Няня возилась на кухне, гремела чем-то. Малышка была в гостиной, лежала на развивающем коврике, который в силу возраста ей пока не особо интересен, и исполняла свою тоскливую арию. Я отвела взгляд — мне это не нужно. Вошла в кабинет.

Здесь сумрачно — жалюзи опущены. Немного пыльно. На столе громоздятся кипы бумаг. Посередине комнаты, на ковре брошенная ручка. Я подняла ее и положила на стол. Затем нашла факс. Внимательно изучила документ — все, что касалось моего сына, касалось и меня. Мне он ни о чем не говорил, просто столбики цифр, слова, человеку далекому от медицины больше напоминающие тарабарщину на чужом языке. Огляделась, нашла стопку документов в пластиковой папке, вытряхнула их — нашей бумажке защита нужнее. Вдруг в ней что-то предельно важное?

Вышла и осторожно прикрыла за собой дверь. Но тишину соблюдать не было никакой нужды. Катя перестала плакать, но не уснула. Смотрела в одну точку на потолке. Лицо красного цвета — видимо рыдала долго. На щеках подсыхающие дорожки слез.

Я шагнула, она меня увидела, уставилась на меня уже, и снова скривилась, собираясь плакать. Мне чужие дети не нужны. Но… Катю было остро жаль. Она вдруг показалась мне сиротой, опять же — никому не нужной. Под ее тоскливый плач я решительно прошла на кухню. Няня была занята тем, что мыла бутылочки — их перед ней стояла уже целая батарея, начищенных, до блеска.

— У вас ребенок плачет, — сказала я.

— Я знаю.

— И вы ничего не сделаете?

Женщина повернулась ко мне и отставила очередную, не домытую, в пене бутылочку.

— Это не ваше дело, — ответила она.

Она права — не мое. Но меня захватила ярость. Злость. А еще — обида. Ей, блять, деньги платят, этой женщине. А для облегчения мытья бутылок стерелизатор есть.

Я решилась уйти, вышла в коридор. Тем более Катя снова плакать перестала, но теперь ее молчание казалось мне обреченным. Словно она поняла, что ничего хорошего от жизни ждать не стоит. И я вернулась в гостиную, взяла ребенка на руки. Она горько всхлипнула, взмахнула крошечным кулачком, повернулась, отыскивая мое лицо взглядом.

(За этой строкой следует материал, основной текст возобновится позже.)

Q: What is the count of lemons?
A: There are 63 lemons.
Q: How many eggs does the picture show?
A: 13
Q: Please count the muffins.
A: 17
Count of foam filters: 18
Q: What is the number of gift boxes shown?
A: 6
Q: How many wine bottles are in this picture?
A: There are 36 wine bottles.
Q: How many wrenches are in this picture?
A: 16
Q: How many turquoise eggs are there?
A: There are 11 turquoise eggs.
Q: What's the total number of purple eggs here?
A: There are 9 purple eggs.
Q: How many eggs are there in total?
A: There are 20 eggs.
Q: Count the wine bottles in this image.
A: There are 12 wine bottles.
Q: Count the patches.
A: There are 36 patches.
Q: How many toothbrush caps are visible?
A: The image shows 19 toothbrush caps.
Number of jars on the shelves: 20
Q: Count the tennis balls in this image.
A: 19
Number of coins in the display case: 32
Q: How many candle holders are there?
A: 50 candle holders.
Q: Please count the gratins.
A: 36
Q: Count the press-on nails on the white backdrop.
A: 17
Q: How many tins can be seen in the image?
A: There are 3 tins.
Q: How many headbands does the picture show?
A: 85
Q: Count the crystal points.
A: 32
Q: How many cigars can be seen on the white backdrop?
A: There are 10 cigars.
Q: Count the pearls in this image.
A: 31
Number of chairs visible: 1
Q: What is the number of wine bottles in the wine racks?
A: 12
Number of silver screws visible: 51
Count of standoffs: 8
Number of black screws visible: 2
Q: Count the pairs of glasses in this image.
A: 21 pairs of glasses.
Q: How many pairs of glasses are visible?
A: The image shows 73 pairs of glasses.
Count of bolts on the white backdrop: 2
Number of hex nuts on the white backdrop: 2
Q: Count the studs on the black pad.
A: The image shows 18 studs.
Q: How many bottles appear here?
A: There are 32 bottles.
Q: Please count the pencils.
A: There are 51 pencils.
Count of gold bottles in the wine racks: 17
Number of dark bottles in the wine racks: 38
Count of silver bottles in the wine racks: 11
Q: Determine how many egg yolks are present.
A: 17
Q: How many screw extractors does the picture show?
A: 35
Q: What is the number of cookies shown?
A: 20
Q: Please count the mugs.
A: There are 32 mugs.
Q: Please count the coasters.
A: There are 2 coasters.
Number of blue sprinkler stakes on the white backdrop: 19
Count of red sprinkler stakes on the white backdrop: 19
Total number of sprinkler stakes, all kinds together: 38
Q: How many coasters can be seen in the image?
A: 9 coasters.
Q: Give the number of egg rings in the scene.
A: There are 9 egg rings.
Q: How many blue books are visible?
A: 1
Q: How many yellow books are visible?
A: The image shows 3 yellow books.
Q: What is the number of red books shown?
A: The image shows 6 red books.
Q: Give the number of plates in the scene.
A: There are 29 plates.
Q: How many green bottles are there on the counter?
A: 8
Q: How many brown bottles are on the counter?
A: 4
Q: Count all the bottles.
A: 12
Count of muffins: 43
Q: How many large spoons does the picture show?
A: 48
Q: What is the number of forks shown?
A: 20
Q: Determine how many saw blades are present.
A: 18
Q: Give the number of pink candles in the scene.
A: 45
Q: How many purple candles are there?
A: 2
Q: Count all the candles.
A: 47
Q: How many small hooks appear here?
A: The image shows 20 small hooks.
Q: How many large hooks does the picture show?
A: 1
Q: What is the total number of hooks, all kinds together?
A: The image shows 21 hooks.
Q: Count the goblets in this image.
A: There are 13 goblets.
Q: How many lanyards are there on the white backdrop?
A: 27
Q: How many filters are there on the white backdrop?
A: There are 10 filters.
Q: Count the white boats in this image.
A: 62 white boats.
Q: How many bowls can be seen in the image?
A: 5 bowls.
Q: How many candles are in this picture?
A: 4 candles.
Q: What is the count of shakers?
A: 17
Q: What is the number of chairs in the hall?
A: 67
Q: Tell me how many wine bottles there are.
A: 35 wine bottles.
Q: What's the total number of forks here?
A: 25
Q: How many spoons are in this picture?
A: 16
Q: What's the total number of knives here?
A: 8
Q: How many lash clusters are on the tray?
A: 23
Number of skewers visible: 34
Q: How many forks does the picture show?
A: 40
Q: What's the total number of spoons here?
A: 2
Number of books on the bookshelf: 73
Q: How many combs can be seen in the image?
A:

— Положите ребенка на место, — сказала няня. — Иначе я вызову полицию.

— Она плакала.

Теперь — не плачет. Я чувствую, как бурно вздымается грудная клетка — ребенок никак не может успокоиться. Снова вспомнила про Илью, который орал не обреченно. Он орал — уверенно. Требуя. И он знал, что к нему придут, на руки возьмут, утешат.

— Не воображайте себя спасительницей сирот, — сказала женщина. — Катя сыта, на ней чистый памперс, она здорова. Через полчаса мы пойдем гулять. С ребенком все хорошо.

— Но она же плакала, — снова беспомощно сказала я.

Женщина устало вздохнула. Она была гораздо меня старше, скорее, отца ровесница. Советская закалка. Наверное, она и правда хорошая няня. Исполнительная. А я — слишком мягкая.

— Я более тридцати лет занимаюсь детьми. Поверьте, я знаю о них все, от и до. Ни один из моих работодателей еще не отказался от моих услуг. И да, может по вашему я жестока. А вы считаете правильным, приучать к тактильной зависимости ребенка, который при живых родителях растет, как сирота?